第74話 ミライヤの試験



「お疲れ様」


「ノアリ」



 試合が終わり、出口を潜り外へ。このまま観客として残ってもいいし、別会場に行ってもいいし……別会場にいるはずのノアリの様子でも見に行こうか。


 さてこれからどうしようかと考えていたところで、今考えていた人物の声……ノアリに声をかけられる。わざわざ出口で待っててくれたのか。



「見てたわよ。楽勝だったじゃない。でも、最初のはなによ、お遊びのつもり?」


「どうも。遊びって、そんなんじゃないさ。てか、別会場で試験だったんじゃないのか?」


「そんなの、瞬殺してやったに決まってるじゃない」



 別会場で試験だったはずのノアリがここにいるのは、すぐに試合が終わったと本人の言うとおり、つまりそういうことだ。さらにノアリが負けるなんて思えないので、勝ったのだろう。


 本人の自信満々な顔からも、それはうかがえる。


 だが……



「ふふん、一番前の席で見ていてあげたわ、感謝しなさい」


「……お前、自分の試験が終わってからわざわざ、俺の試験を見るためにここまで来たのかよ、しかも最初から、一番前とくとうせきで。そんで、俺が出てくるのを出口で待ってたって……」


「! た、たまたま超早く終わったから、き、来ただけだけど!? 別にあんたのために必死になんて、来てないけど!? はー、勘違いしないでくれる!?」



 必死とかそこまで言ってねえよ……ただ、自分の試合終えてから別会場の俺の試合を最初から見て、しかも終わりはこうして出口で待っている。


 物理的にそんなこと可能なのかよ。



「はいはいわかってる、ただ早く終わっただけだもんな」


「そ、そうよ!」



 こいつはたまに、めんどくさいときがあるよなあ。素直じゃないというか。


 ただ早く終わったからって、別会場からここまで、最初から見ているくらいに急ぐものだろうか。まあ、また突っ込むと面倒なので、この話は終わりだ。

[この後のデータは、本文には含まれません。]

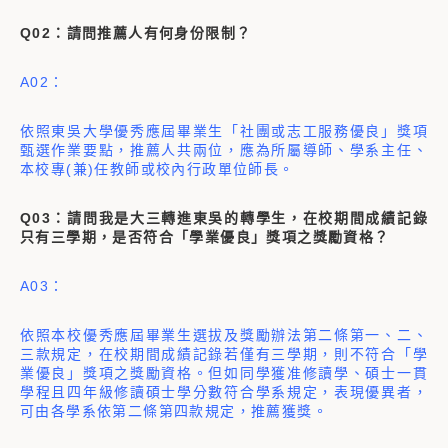
Q02：請問推薦人有何身份限制？
A02：
依照東吳大學優秀應屆畢業生「社團或志工服務優良」獎項
甄選作業要點，推薦人共兩位，應為所屬導師、
學系主任、
本校專(兼)任教師或校內行政單位師長。
Q03：請問我是大三轉進東吳的轉學生，在校期間成績記錄
只有三學期，是否符合「學業優良」獎項之獎勵資格？
A03：
依照本校優秀應屆畢業生選拔及獎勵辦法第二條第一、二、
三款規定，在校期間成績記錄若僅有三學期，則不符合「學
業優良」獎項之獎勵資格。但如同學獲准修讀學、碩士一貫
學程且四年級修讀碩士學分數符合學系規定，表現優異者，
可由各學系依第二條第四款規定，推薦獲獎。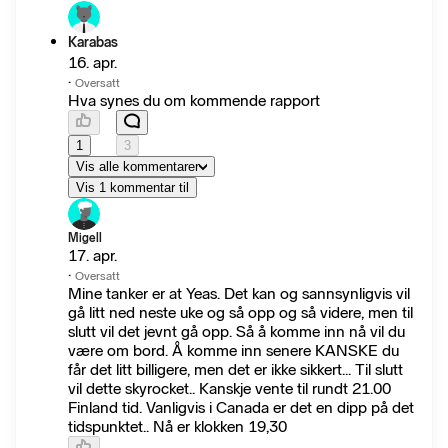
Karabas
16. apr.
·
Oversatt
Hva synes du om kommende rapport
1
3
Vis alle kommentarer
Vis 1 kommentar til
Migell
17. apr.
·
Oversatt
Mine tanker er at Yeas. Det kan og sannsynligvis vil
gå litt ned neste uke og så opp og så videre, men til
slutt vil det jevnt gå opp. Så å komme inn nå vil du
være om bord. Å komme inn senere KANSKE du
får det litt billigere, men det er ikke sikkert... Til slutt
vil dette skyrocket.. Kanskje vente til rundt 21.00
Finland tid. Vanligvis i Canada er det en dipp på det
tidspunktet.. Nå er klokken 19,30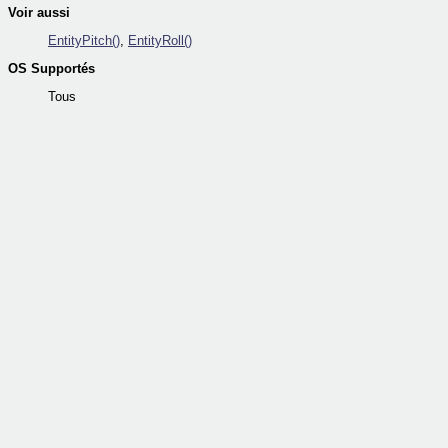
Voir aussi
EntityPitch()
,
EntityRoll()
OS Supportés
Tous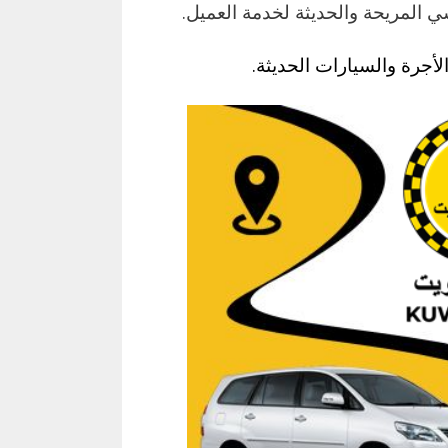
 المريحة والحديثة لخدمة العميل.
جرة والسيارات الحديثة.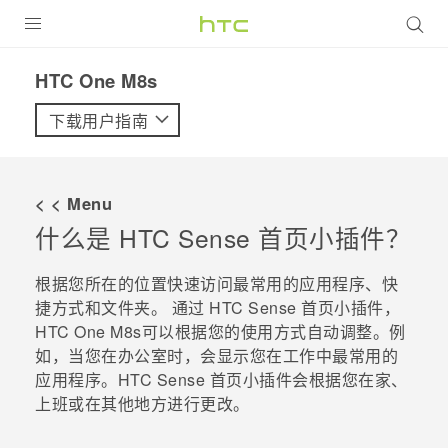
全部产品
HTC One M8s‎
VIVE
下载用户指南
VIVERSE
< < Menu
支持帮助
什么是
HTC Sense
首页小插件？
在线客服
根据您所在的位置快速访问最常用的应用程序、快
捷方式和文件夹。 通过
HTC Sense
首页小插件，
HTC One M8s
可以根据您的使用方式自动调整。例
如，当您在办公室时，会显示您在工作中最常用的
应用程序。
HTC Sense
首页小插件会根据您在家、
上班或在其他地方进行更改。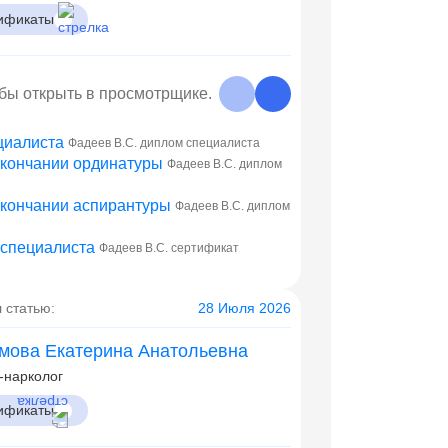
ификаты
обы открыть в просмотрщике.
Фадеев В.С. диплом специалиста
Фадеев В.С. диплом
Фадеев В.С. диплом
Фадеев В.С. сертификат
 статью:
28 Июля 2026
мова Екатерина Анатольевна
-нарколог
ификаты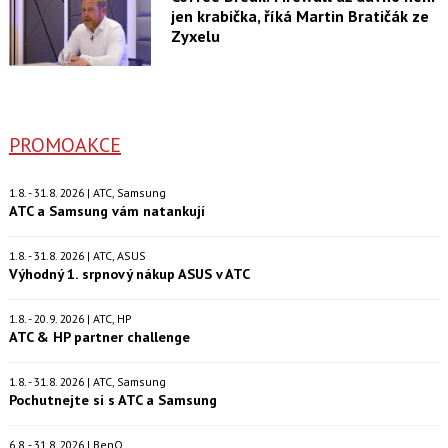
jen krabička, říká Martin Bratičák ze
Zyxelu
PROMOAKCE
1.8. - 31.8. 2026 | ATC, Samsung
ATC a Samsung vám natankují
1.8. - 31.8. 2026 | ATC, ASUS
Výhodný 1. srpnový nákup ASUS v ATC
1.8. - 20.9. 2026 | ATC, HP
ATC & HP partner challenge
1.8. - 31.8. 2026 | ATC, Samsung
Pochutnejte si s ATC a Samsung
6.8. - 31.8. 2026 | BenQ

「こほん。それで、この後どうする? 全員の試験が終わるまで、基本自由なんでしょ?」


「あぁ、そうだな……そうだ。ミライヤの試験を見ていかないか?」



 ミライヤは、ここともノアリがいた会場とも違う。全部で会場は四つあるが、見事に俺やノアリとは別会場だ。


 今からならまだ、彼女の試験には間に合うだろう。多分。



「それはいいわね。負けてもちゃんとフォローしてあげないと」


「お前、たまにひどいな」



 とはいえ、実は俺もミライヤが試験で勝てるとは思っていない。貴族相手にあの様子じゃ、剣を握っただけでも震えが止まらないんじゃないか?


 ま、試合で負けても筆記試験でいい結果を出し、なおかついいパフォーマンスを見せれば受かる例もある。それに、期待するしかないな。



「……ここか」



 会場を出て、しばらく歩いてから別会場へ。会場自体は四つとも学院内の同じ敷地内にあるとはいえ、それなりに距離はある。


 だからこそ、自分の試験が終わってから駆けつけてくれたノアリがどれほど急いでいたか、わかるものだ。



『これより、ギライ・ロロリアとミライヤの試験を行う』



 会場に足を踏み入れた瞬間、聞こえたのはミライヤの名前と、対戦相手である人物の名前だ。


 急いで着たわけではないが、なんともタイミングがいいことだ。



「お、これからとはナイスタイミングだな」



 もちろん、いつから誰の試験が始まるかはわからないから、狙って見れるものではない。事前に試験順番がわかるくらいだから、このタイミングの良さはなんていいものだろう。


 会場に足を踏み入れたが……んん……次の試験に出てくるのが平民だとわかってからか、皆の興味がギライ・ロロリアという貴族にのみ向けられているのがわかる。


 仕方のないことかもしれないが、あまりいい気分ではないな。



「ノアリ、ギライ・ロロリアって知ってるか?」


「うーん……本人のことは知らないけど、ロロリアはそこそこ有名な家よ。なんか、剣術に関しては代々有名らしいわ」



 スゲーぼんやりした説明をありがとう。まったく興味なしか!


 とはいえ、剣術に秀でた家柄ということか。そのロロリアに挑むのが、ミライヤ……



「お、出てきた」



 会場に、ミライヤが現れる。その手に持っているのは、俺が手にしていたのと同じ模造剣だ。彼女も、学園から剣を借りたのだ。


 貴族のたくさんいるこの学園に足を踏み入れ、早速貴族たちから嫌がらせを受けていたミライヤ……そんな彼女が、こんな場所で大丈夫だろうか。心配だ。